Back up. Three months ago my anxiety was at a lifetime high. I had never before experienced inability to take a full deep breath, a daily crushing weight in my chest, and intense stress headaches. I woke up, full of fear. I went to work, full of fear. I went to bed, full of fear. The only moments during my day that were not plagued with anxiety were the moments I was singing and that is; only when I was able to find the strength to sing. I was scared. I was confused. I was overwhelmed by what was happening with my mind and body. I felt out of control.
Three months ago there were two main terrors that led to my anxiety. I was terrified that I would not be able to get pregnant. I am newly married and have experienced previous complications with my ovaries. I shared the depths of this fear with no one but the Lord. I was consumed by what the future would look like. I was afraid of community shaming, human disappointment, and the inability to control even my own body. I was also consumed with my job. After experiencing disappointment from my boss in my performance the previous year, I had poured myself out by working long hours, and constantly worried I was not doing enough.
Now, my current lack of anxiety is not the absence of these two things in my life. I am currently still not pregnant and I am also still currently employed. I still don’t know if I will be able to get pregnant and I am humbled daily in my job at the amount of things I still don’t know. Not only are these two factors a part of my current reality, but we are also living in unprecedented times. What changed was not my situation or my circumstance, what changed was my focus.
Here is our new perspective...
“You do not even know what will happen tomorrow! What is your life? You are a mist that appears for a little while and then vanishes.”

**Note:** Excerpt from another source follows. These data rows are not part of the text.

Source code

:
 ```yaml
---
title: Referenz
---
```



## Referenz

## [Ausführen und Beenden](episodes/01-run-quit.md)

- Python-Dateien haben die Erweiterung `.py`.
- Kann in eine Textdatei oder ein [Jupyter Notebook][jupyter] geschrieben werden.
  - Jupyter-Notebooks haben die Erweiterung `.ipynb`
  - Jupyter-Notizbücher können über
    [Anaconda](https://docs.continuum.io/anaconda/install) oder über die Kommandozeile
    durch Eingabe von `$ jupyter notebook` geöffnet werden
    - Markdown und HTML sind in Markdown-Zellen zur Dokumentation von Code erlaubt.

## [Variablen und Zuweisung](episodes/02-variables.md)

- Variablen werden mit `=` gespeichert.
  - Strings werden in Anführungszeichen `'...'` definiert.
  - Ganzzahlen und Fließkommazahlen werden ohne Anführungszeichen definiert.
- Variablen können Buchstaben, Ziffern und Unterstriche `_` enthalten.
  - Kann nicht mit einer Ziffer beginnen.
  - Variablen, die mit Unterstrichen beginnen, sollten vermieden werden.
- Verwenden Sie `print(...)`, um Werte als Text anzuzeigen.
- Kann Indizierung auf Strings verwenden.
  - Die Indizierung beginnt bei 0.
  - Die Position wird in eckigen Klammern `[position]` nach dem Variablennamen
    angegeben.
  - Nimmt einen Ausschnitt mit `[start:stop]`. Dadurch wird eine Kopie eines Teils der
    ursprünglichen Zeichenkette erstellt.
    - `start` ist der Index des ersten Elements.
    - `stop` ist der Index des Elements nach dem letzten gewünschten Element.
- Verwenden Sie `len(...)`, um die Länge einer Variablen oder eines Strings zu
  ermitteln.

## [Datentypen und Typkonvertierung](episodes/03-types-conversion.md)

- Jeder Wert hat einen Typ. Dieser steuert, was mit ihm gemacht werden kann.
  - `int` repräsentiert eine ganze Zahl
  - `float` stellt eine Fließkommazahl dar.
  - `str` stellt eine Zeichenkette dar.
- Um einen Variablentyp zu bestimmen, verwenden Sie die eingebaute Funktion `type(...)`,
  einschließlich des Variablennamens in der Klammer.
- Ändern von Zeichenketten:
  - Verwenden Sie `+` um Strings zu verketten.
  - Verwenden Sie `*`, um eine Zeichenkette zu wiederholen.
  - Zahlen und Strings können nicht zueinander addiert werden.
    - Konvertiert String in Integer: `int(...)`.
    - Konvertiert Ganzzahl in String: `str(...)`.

It is as if almost overnight in the heat of the pandemic arrival, I threw up my hands crying out in joyful relief. It was the introduction of something larger than life, something way outside the normalcy of daily living that allowed me to be able to realize that I am not the one in charge. I can not stop a global pandemic, I can not fix the current financial situations, I have no idea what the world will look like in 1 week, 3 months, a year. I have no idea. I am desperate. This desperation to cling to control nearly killed me, and I knew if I began to try and also control a global pandemic, I would be nothing short of an absolute fool. So, I gave up. I surrendered. Pregnancy, idolizing success, global pandemic.
I surrendered it all.
Pride says, “I have everything under control.” Pride says, “Desperation is a bad thing.” Pride makes: prayer times brief, Bibles only open on Sundays, and humans revel in their hard work. Pride demonstrates that we are capable of daily living without complete dependence on the Creator of the Universe. Pride is the heart attitude that some of this is still dependent on us...
“Pride brings a person low, but the lowly in spirit gain honor”
As a church community, within the past week, we have implemented “Jesus Hour”. This is an hour within our respective homes, dedicated to singing, praying, and crying out to God amidst the growing pandemic. It is within this hour, as the body of Christ, we throw up our hands in surrender. We cry out to the Lord that we are desperate. In our cries, we place all of the control back on His mighty and able shoulders.
In the past week I have found myself in the place of repentance before the Lord. Three months prior to this moment, why was I not on my knees? Where were my nightly cries to the Lord? Where was my faith to place all control back on the Savior’s shoulders? Could it be, in the disillusionment of comfort and normalcy we often foolishly think we have everything under control...
Dear Lord, thank you for bringing us to a point of desperation. Forgive us Father for our previous ways of living. For running and rushing and for neglecting you. Lord, in all of this make us more desperate. Give us no room to figure anything out on our own. Deepen our trust in your goodness. We pray that you would destroy our small ways of living. Give us faith to be able to stand in difficulty with a hope and trust that you are making us look more like you. Forgive us for our pride, replace it with a knowledge of you. Do what you need to do.